• **What the task requires**
Please copy down, word for word, all the text in the listing below, leaving the pictures out of your answer.

===== Data provided

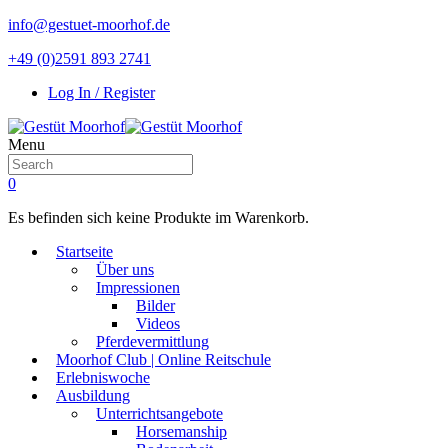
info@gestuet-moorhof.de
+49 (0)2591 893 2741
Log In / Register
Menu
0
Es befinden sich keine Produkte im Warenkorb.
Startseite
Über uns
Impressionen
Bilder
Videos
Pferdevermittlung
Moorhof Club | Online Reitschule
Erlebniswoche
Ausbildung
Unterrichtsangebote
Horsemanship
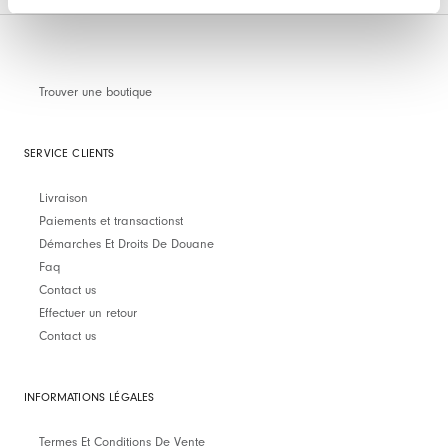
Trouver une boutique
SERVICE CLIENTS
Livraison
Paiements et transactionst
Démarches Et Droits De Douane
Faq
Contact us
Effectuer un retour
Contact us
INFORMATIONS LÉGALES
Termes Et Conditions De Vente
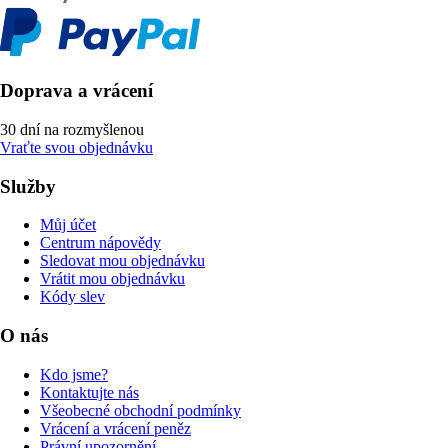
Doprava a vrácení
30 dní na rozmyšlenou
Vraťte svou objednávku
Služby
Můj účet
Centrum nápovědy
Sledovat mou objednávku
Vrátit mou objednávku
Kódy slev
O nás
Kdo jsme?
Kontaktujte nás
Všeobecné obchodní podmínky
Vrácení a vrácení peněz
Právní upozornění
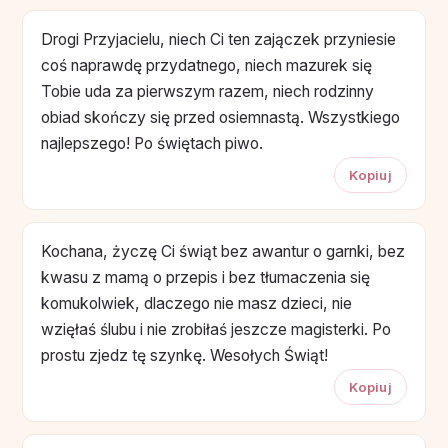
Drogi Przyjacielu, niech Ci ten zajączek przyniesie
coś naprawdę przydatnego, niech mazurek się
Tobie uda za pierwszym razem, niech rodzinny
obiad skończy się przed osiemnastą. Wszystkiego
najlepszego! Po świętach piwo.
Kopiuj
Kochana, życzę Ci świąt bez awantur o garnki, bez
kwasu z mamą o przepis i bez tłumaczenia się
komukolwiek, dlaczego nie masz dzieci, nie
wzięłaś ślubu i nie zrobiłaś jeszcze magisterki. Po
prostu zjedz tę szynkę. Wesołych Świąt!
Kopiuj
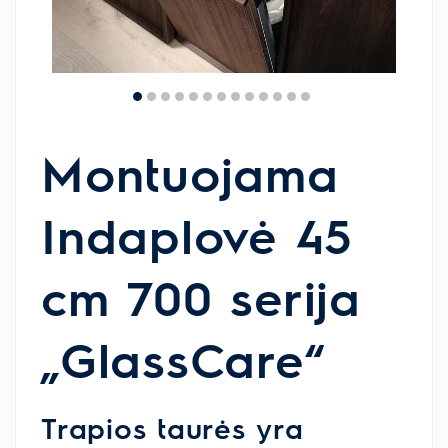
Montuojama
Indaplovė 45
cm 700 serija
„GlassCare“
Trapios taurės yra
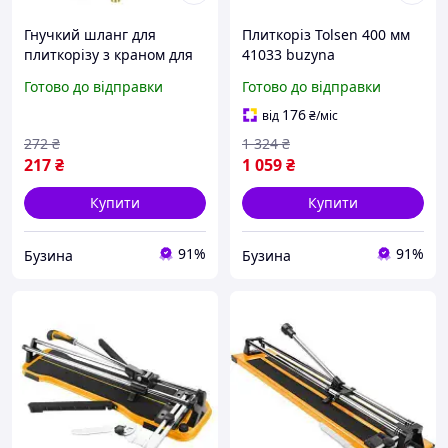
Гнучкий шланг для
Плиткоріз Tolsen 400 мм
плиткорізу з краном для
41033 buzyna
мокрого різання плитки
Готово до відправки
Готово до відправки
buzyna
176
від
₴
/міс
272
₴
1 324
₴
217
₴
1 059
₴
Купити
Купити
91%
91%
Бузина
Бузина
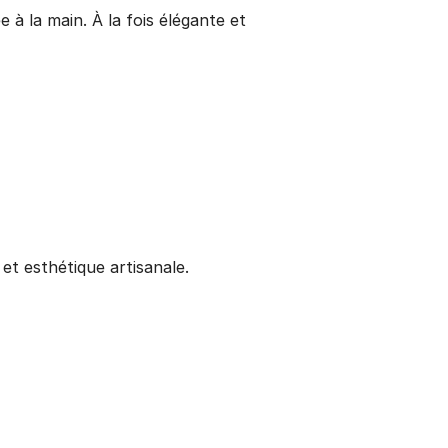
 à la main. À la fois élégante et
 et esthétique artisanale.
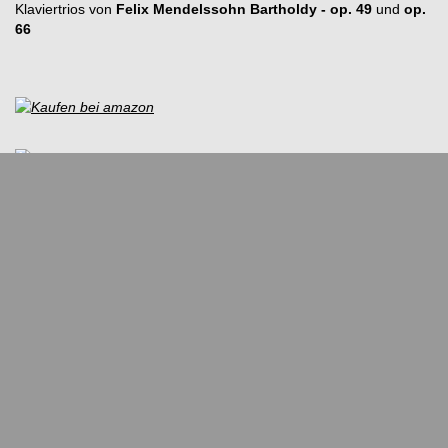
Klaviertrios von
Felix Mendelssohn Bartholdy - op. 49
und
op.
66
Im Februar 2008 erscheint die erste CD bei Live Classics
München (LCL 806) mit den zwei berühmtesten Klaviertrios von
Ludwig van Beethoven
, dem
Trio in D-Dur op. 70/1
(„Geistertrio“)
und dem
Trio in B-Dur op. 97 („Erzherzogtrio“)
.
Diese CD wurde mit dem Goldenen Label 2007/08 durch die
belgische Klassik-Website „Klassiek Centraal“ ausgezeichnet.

==========

• **Exercise solution**
info@gestuet-moorhof.de
+49 (0)2591 893 2741
Log In / Register
Menu
0
Es befinden sich keine Produkte im Warenkorb.
Startseite
Über uns
Impressionen
Bilder
Videos
Pferdevermittlung
Moorhof Club | Online Reitschule
Erlebniswoche
Ausbildung
Unterrichtsangebote
Horsemanship
Trouver une boutique
SERVICE CLIENTS
Livraison
Paiements et transactionst
Démarches Et Droits De Douane
Faq
Contact us
Effectuer un retour
Contact us
INFORMATIONS LÉGALES
Termes Et Conditions De Vente
Doprava a vrácení
30 dní na rozmyšlenou
Vraťte svou objednávku
Služby
Můj účet
Centrum nápovědy
Sledovat mou objednávku
Vrátit mou objednávku
Kódy slev
O nás
Kdo jsme?
Kontaktujte nás
Všeobecné obchodní podmínky
Vrácení a vrácení peněz
Právní upozornění
Drogi Przyjacielu, niech Ci ten zajączek przyniesie
coś naprawdę przydatnego, niech mazurek się
Tobie uda za pierwszym razem, niech rodzinny
obiad skończy się przed osiemnastą. Wszystkiego
najlepszego! Po świętach piwo.
Kopiuj
Kochana, życzę Ci świąt bez awantur o garnki, bez
kwasu z mamą o przepis i bez tłumaczenia się
komukolwiek, dlaczego nie masz dzieci, nie
wzięłaś ślubu i nie zrobiłaś jeszcze magisterki. Po
prostu zjedz tę szynkę. Wesołych Świąt!
Kopiuj
Montuojama
Indaplovė 45
cm 700 serija
„GlassCare“
Trapios taurės yra
Гнучкий шланг для
Плиткоріз Tolsen 400 мм
плиткорізу з краном для
41033 buzyna
мокрого різання плитки
Готово до відправки
Готово до відправки
buzyna
176
від
₴
/міс
272
₴
1 324
₴
217
₴
1 059
₴
Купити
Купити
91%
91%
Бузина
Бузина
 à la main. À la fois élégante et
 et esthétique artisanale.
Klaviertrios von
Felix Mendelssohn Bartholdy - op. 49
und
op.
66
Im Februar 2008 erscheint die erste CD bei Live Classics
München (LCL 806) mit den zwei berühmtesten Klaviertrios von
Ludwig van Beethoven
, dem
Trio in D-Dur op. 70/1
(„Geistertrio“)
und dem
Trio in B-Dur op. 97 („Erzherzogtrio“)
.
Diese CD wurde mit dem Goldenen Label 2007/08 durch die
belgische Klassik-Website „Klassiek Centraal“ ausgezeichnet.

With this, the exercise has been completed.